Going back to 2011, Spala looked at the 238 receivers taken in the NFL Draft. In his chart (that is in the article linked here) he has 28 receivers taken in the seventh round over that time. Of those 28 receivers, each and every one of them had less than 49 targets in their rookie season.
I dove a little deeper into those numbers to find some players who were drafted in the seventh round in that span, and I looked into their stats as rookies. Here were the most notable players that I found:
- Rishard Matthews (2012): 11 catches for 151 yards.
- Brice Butler (2013): Nine catches for 103 yards.
- Michael Campanaro (2014): Seven catches for 102 yards and one touchdown.
- Charone Peake (2016): 19 catches for 186 yards.
- Marcell Ateman (2018): 15 catches for 154 yards and one touchdown.
- Richie James (2018): Nine catches for 130 yards and one touchdown.
So, while Strachan may be an outlier, recent history suggests that he is unlikely to hit more than 20 catches (or over 200 yards receiving) as a rookie. In actuality, strictly going by numbers, he is more likely to not have a reception than he is to end up on this list of players even.
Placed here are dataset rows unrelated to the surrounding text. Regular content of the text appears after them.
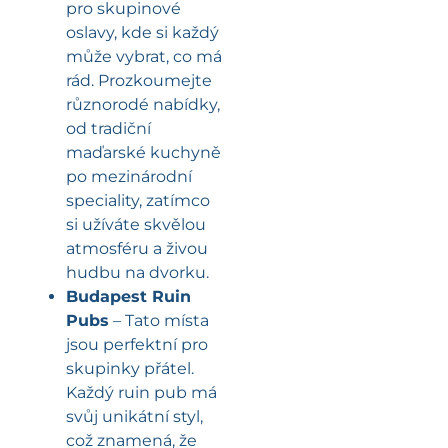
pro skupinové
oslavy, kde si každý
může vybrat, co má
rád. Prozkoumejte
různorodé nabídky,
od tradiční
maďarské kuchyně
po mezinárodní
speciality, zatímco
si užíváte skvělou
atmosféru a živou
hudbu na dvorku.
Budapest Ruin
Pubs
– Tato místa
jsou perfektní pro
skupinky přátel.
Každý ruin pub má
svůj unikátní styl,
což znamená, že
Opportunity Just Isn't There
Numbers are one thing, but they don't account for outliers. Strachan is an outlier by simply being drafted at all, so maybe he can overcome the odds and have a big rookie season regardless.
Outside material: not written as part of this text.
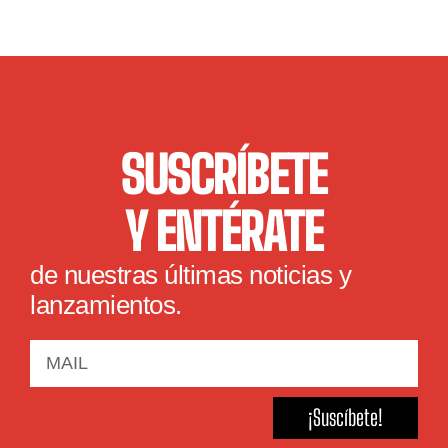
SUSCRÍBETE
Y ENTÉRATE
de nuestras últimas noticias y
lanzamientos.
¡Suscíbete!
The issue is, the opportunity just may not be there in year one. Here is what Colts' Offensive Coordinator Marcus Brady had to say about Strachan in a recent post-practice media session:
Through training camp, he just progressed through training camp. He’s still learning because he is young and the more reps that he gets, the better that he’s going to get. It’s just going to be our job of just managing that aspect. Don’t overload him with too much, keep it simple early and then let him progress throughout the season.
When asked about what positions that Strachan is still learning, Brady's response was, "you can say he plays in one spot, but we move guys around a lot. So, he’s got to learn every position."
Coaches typically won't divulge too much information in these media sessions, but it is easy to read between the lines and see that Brady is going to take this season slow with Strachan.
Even with T.Y. Hilton out for what could be a significant amount of time, Strachan is still firmly behind Michael Pittman Jr, Zach Pascal, and Parris Campbell on the depth chart. Even after that, he is still likely to be behind both Dezmon Patmon and Ashton Dulin when it comes to playing time on offense.
Strachan will certainly get on the field at some point as a rookie, but I simply don't see the opportunity being there for him in year one.
I Promise I Still Believe
While this article is seemingly ripping all of the hype away from the MegaStrachan fan club that has developed, I promise that I still believe in his potential. He is a rare athlete who had an exceedingly impressive camp considering where he was playing football last year.
Think of his rookie year as being similar to Patmon's in 2020. Patmon is clearly a talented receiver, yet the Colts gave offensive snaps to eight receivers a year ago (none of which being Patmon).
I firmly believe that Strachan will get on the field at some point this season, but he is a project player that will take some time to see real action on Sundays. It would be wise to temper expectations for his rookie year, while still being excited for the future for this talented prospect.